Fakt bleibt aber, dass wir keine Informationsprozessoren sind und das Gehirn nicht vollständig auf chemischem Level verstanden werden kann. Duke sagt: „Wären wir nur Chemie, wie kann man dann freien Willen erklären? Freier Wille ignoriert die energiedefinierten Grenzen der Chemie.“ Letztendlich ist freier Wille stärker als unser chemischer Aufbau. Die Plastizität des Gehirns, der Piracetam hilft, ist bewusst geleitet, wann immer wir eine Entscheidung treffen, etwa, eine neue Sprache zu lernen oder ein Instrument zu spielen.

Während „smarte Drogen“ uns einen Vorteil in einer Welt verschaffen können, in der Informationsverarbeitung das Wichtigste ist, sollten sie nicht als universelles Heilmittel gesehen werden, denn diese Ansicht trägt das Risiko der Reduktion der Menschen auf Automaten. Duke sagt: „Die Frage ist, ob diese Medikamente evolutionär und nicht kontra-evolutionär sind. Wie sehr führen wir unser Gehirn dahin, Verbindungen zu machen, die nicht ohne die Hilfe von Nootropika wiederholt werden können? Dies wissen wir momentan nicht, und ich bin nicht sicher, ob wir es jemals wissen werden.” Er sagt damit, dass wir das zukünftige Potential von Kindern beeinträchtigen könnten, falls wir anfangen, ihnen kognitionssteigernde Medikamente und Drogen zu geben, indem wir Funktionalität vor Kreativität und Individualität priorisieren.
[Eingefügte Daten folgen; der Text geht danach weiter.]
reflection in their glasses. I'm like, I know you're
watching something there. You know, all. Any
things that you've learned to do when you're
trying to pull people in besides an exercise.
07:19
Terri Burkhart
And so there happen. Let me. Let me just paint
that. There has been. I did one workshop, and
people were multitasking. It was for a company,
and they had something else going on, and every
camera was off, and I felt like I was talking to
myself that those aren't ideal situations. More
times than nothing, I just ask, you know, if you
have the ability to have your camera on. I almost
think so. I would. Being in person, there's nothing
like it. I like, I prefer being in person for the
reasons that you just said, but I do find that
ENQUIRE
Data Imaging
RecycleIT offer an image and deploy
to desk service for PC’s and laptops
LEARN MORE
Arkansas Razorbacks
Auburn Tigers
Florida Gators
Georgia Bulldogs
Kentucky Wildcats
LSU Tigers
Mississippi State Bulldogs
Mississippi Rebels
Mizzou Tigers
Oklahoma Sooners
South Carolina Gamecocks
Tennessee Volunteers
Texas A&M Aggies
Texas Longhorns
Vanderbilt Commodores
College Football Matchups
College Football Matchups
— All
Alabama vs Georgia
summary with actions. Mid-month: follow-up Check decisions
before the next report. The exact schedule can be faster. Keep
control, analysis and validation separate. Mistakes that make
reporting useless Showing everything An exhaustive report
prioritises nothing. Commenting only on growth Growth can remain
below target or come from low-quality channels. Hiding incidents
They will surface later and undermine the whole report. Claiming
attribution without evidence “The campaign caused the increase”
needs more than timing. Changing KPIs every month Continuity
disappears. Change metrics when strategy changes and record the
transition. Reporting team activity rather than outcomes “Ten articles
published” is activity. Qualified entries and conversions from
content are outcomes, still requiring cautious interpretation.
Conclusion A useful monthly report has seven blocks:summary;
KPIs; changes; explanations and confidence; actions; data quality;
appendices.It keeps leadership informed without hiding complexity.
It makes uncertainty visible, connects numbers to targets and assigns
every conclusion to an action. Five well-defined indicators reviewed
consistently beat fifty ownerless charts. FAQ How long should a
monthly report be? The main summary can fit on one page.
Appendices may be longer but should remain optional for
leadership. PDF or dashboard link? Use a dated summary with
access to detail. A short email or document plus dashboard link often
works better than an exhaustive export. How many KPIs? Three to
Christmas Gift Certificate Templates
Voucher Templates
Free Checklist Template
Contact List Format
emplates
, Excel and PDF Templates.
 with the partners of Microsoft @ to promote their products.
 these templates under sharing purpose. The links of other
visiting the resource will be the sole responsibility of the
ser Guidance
William Gibson, ein weiterer bekannter Cyberpunk, sagte einmal: „Technologien sind unmoralisch, bis wir sie anwenden.“ Viele Nootnauten bereichern momentan ihr Leben durch gehirnverbessernde Ergänzungsmittel, aber falls kognitive Leistungssteigerer normalisiert werden würden, was wäre wahrscheinlicher—dass wir zu einer mit intellektuellen Experten gefüllten Gesellschaft werden würden? Oder dass unsere erhöhte Arbeitskapazität zur totalen Überarbeitung führt?

Smartphones bedeuten, dass das Büro immer in unserer Tasche ist. „Smart drugs“ könnten bedeuten, dass das Büro immer in unseren Gedanken ist. Was nach einer verdammt beschissenen Situation klingt.